### Stated exercise:
Copy the rows below word for word, starting with the very first line and ending with the line that contains "common name: Killdeer". Include both of those lines and nothing after them.

### Extracted entries:

###

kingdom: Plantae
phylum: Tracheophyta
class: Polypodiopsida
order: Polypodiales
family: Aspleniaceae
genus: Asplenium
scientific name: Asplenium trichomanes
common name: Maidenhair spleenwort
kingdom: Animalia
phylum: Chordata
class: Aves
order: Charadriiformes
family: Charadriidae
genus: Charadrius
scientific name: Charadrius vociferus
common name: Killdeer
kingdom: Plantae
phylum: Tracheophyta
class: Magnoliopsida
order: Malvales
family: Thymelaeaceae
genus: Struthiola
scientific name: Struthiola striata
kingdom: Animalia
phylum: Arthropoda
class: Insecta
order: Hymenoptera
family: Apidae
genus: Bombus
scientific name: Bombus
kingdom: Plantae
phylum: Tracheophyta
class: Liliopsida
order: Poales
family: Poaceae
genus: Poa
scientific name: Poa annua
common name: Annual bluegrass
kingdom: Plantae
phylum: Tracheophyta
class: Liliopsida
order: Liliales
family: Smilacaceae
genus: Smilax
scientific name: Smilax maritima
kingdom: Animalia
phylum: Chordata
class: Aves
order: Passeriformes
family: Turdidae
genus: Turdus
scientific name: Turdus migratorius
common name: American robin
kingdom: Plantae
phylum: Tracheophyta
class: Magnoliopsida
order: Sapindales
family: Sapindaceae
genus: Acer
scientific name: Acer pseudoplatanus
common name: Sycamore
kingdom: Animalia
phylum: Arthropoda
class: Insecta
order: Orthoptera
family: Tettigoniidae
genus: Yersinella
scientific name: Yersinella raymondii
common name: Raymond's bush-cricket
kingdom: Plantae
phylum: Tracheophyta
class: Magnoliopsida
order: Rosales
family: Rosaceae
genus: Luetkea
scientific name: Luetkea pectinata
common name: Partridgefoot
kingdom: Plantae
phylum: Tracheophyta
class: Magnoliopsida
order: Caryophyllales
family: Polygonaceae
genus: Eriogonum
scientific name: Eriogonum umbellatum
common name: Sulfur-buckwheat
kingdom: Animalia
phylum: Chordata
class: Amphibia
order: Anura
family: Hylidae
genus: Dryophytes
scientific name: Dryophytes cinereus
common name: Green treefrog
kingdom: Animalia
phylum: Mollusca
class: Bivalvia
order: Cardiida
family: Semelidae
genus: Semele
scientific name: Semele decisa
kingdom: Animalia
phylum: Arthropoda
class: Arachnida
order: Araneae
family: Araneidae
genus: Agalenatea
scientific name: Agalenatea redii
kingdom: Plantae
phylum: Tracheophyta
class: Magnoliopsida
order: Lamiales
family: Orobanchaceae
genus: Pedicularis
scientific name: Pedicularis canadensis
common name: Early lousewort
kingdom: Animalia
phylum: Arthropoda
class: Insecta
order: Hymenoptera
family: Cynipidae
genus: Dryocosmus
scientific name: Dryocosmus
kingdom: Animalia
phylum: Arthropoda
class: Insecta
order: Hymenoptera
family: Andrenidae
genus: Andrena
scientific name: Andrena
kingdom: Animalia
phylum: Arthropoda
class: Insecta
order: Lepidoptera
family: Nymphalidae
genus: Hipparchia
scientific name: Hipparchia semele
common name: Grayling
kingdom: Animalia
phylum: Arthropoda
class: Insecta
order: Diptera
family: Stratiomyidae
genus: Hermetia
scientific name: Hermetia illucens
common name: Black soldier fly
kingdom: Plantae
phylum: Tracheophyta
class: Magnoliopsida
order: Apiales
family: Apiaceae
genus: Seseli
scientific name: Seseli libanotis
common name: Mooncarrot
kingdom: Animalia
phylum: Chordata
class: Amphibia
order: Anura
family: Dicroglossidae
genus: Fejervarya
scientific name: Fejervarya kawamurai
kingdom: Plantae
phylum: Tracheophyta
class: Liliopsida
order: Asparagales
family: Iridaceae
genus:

###

### Reply to the task:
kingdom: Plantae
phylum: Tracheophyta
class: Polypodiopsida
order: Polypodiales
family: Aspleniaceae
genus: Asplenium
scientific name: Asplenium trichomanes
common name: Maidenhair spleenwort
kingdom: Animalia
phylum: Chordata
class: Aves
order: Charadriiformes
family: Charadriidae
genus: Charadrius
scientific name: Charadrius vociferus
common name: Killdeer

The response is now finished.